The Human Genome Project, that aimed to map and sequence the entire human genome, began in 1990 and ended in 2003 with a starting budget of over $1.5 million. It provided us, for the first time, a means to access invaluable data through genes – evolution patterns, diseases and their treatments, gene mutations and their effects, anthropological information, etc. Now, powerful software and analysis tools are being built that can decode an entire genome in a matter of hours. Data analytics is quickly becoming one of the most important branches of science that can be applied in the biotech industry.
DNA sequencing generates a huge amount of data that needs to be analyzed with care, as the information and conclusions drawn are applicable in a whole range of industries from medicine to forensic science. It involves data science at various levels:
Storage: The first step is storage of DNA sequencing data. If we were to sequence the genome of every living thing from a microbe to a human, then we need to have powerful data science tools that help us store, track and retrieve relevant information.
Annotation: Annotation is the process of adding notes to specific genes in the sequence. Tools are being built to put an automated annotation system in place, which requires pattern recognition and identification.
Visualization: DNA can be visualised on many levels and in different dimensions. Data visualization tools help understand this data in the form of various layouts, showing correlations and helping the user identify problems easily. Data analytics also help in building robust DNA software with features like zoom, pan and interactive features built into the interface to facilitate quick study. Newer, innovative ways of visualization are coming into the market as well!
Clockwise from top right, the genomes of a human, a chimpanzee, a mouse and a zebrafish are arranged in a circle, with each color square corresponding to a pair of chromosomes. Lines connect similar DNA sequences, visually emphasizing just how much DNA we share with other species. (Image: Martin Krzywinski/EMBO)
Analysis: Data analytics software helps draw certain inferences from specific gene sequences and mutations that are invaluable in the healthcare industry. The information obtained from data analysis can also be applied in the drug discovery and development sphere for targetting specific diseases and customizing treatment approaches.
Ilumina, a company that sells DNA sequencing analysis tools, is all set to release two new sequencing machines which allow more accurate insight into genes.

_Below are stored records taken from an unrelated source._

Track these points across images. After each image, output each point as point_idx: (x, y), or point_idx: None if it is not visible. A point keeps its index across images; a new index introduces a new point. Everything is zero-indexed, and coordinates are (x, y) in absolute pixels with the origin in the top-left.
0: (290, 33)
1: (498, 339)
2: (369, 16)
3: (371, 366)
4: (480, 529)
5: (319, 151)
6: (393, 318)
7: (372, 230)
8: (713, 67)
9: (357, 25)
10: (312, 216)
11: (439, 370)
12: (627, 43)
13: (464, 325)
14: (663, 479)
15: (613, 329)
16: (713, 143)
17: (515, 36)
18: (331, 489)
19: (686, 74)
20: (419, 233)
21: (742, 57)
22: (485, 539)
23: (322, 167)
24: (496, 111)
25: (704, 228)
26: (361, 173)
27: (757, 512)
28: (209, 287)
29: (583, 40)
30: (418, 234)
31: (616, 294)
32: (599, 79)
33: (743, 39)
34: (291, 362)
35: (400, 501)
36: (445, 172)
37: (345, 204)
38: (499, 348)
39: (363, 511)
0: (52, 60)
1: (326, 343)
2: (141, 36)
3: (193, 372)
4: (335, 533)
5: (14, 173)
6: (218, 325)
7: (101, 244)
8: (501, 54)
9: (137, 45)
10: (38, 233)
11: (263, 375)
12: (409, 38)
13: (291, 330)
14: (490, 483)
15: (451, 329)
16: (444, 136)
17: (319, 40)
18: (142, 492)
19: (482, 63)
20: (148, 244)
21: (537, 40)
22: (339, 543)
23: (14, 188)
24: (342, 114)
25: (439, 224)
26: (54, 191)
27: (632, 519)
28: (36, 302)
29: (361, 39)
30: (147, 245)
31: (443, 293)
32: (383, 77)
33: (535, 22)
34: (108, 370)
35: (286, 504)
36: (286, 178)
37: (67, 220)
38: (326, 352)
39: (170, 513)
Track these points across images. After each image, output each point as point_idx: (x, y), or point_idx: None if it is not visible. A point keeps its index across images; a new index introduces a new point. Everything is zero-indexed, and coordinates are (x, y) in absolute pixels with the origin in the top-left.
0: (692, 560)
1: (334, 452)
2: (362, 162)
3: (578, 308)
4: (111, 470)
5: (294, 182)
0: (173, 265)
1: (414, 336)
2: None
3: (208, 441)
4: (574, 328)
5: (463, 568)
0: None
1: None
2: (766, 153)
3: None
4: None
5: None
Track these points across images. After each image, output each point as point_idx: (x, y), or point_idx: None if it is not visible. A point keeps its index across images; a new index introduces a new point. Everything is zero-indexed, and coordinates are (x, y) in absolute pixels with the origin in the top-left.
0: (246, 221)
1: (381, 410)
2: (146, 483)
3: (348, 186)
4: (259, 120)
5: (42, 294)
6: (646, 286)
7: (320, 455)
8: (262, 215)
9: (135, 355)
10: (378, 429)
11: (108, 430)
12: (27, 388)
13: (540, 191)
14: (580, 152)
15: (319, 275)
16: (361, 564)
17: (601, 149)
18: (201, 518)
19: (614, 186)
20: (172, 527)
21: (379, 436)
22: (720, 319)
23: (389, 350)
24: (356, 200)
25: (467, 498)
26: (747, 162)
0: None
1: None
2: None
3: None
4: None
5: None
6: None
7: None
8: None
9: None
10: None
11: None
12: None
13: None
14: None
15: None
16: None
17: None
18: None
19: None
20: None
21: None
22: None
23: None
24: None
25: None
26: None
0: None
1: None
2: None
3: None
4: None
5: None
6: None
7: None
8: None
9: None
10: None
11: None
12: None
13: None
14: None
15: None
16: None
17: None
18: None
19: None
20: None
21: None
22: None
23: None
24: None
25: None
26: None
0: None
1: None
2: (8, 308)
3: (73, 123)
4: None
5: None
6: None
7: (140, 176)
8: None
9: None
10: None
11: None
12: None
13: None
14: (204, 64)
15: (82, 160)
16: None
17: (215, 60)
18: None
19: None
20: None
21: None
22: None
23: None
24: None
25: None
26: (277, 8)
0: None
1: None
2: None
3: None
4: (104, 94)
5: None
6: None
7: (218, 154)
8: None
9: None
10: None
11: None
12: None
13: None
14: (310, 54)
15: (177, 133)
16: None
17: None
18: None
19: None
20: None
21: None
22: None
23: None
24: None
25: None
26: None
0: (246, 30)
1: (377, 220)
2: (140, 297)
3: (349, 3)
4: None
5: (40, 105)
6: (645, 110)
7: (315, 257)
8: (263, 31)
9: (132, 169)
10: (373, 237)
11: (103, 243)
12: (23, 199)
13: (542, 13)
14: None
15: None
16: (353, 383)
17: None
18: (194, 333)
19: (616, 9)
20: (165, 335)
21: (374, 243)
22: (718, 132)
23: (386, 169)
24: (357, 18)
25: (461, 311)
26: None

Researchers in biotech are often pressurized by time, but contrarily, the research undertaken to achieve a desired result can go on for years. Data analytics, when applied to clinical trials and experiments, help quickly identify the source of error with greater ease. They also help build predictive models and provide information on optimum parameters that will achieve the desired outcome of an experiment.
Data modelling helps biotech and pharma companies screen drugs before they pick the one that’s most effective, based on the computer-generated feedback. The best options are then taken further to clinical trials. Analysis also helps hospitals monitor and evaluate patient progress and their treatment plans. Genentech has developed a database of patients previously diagnosed and treated for cancer, and this is now helping them choose effective therapies for patients currently being treated. Predilytics, a healthcare predictive analytics company, has recorded the data of about 250 million consumers, creating insights into the where, what and when of patient requirements.
Agricultural biotech firms can also take advantage of data science tools by using them to identify the best performing crops with minimum impact on the environment, especially among the genetically modified plants.
The pharma industry in particular has seen an explosion of data that is now available to them, and with this, mapping small, clinical trials to real-world situations is becoming more and more challenging. The data at their disposal comes in a variety of formats and is often noisy, so scientists have to come up with software that polishes this raw data and provides accurate solutions.
Big data also helps businesses get a deeper insight into their market, and tailor solutions to specific audiences based on their behaviours. Within an organisation, data analytics can help in making operations more effective and efficient. This report published by McKinsey outlines eight ways that pharma companies can benefit from big data.
Data analytics provides insightful metrics for companies to be able to identify bottlenecks and overcome challenges. It prompts unambiguous, data-driven decisions, which can strengthen an organisation’s operations, processes, sales and in turn, its future.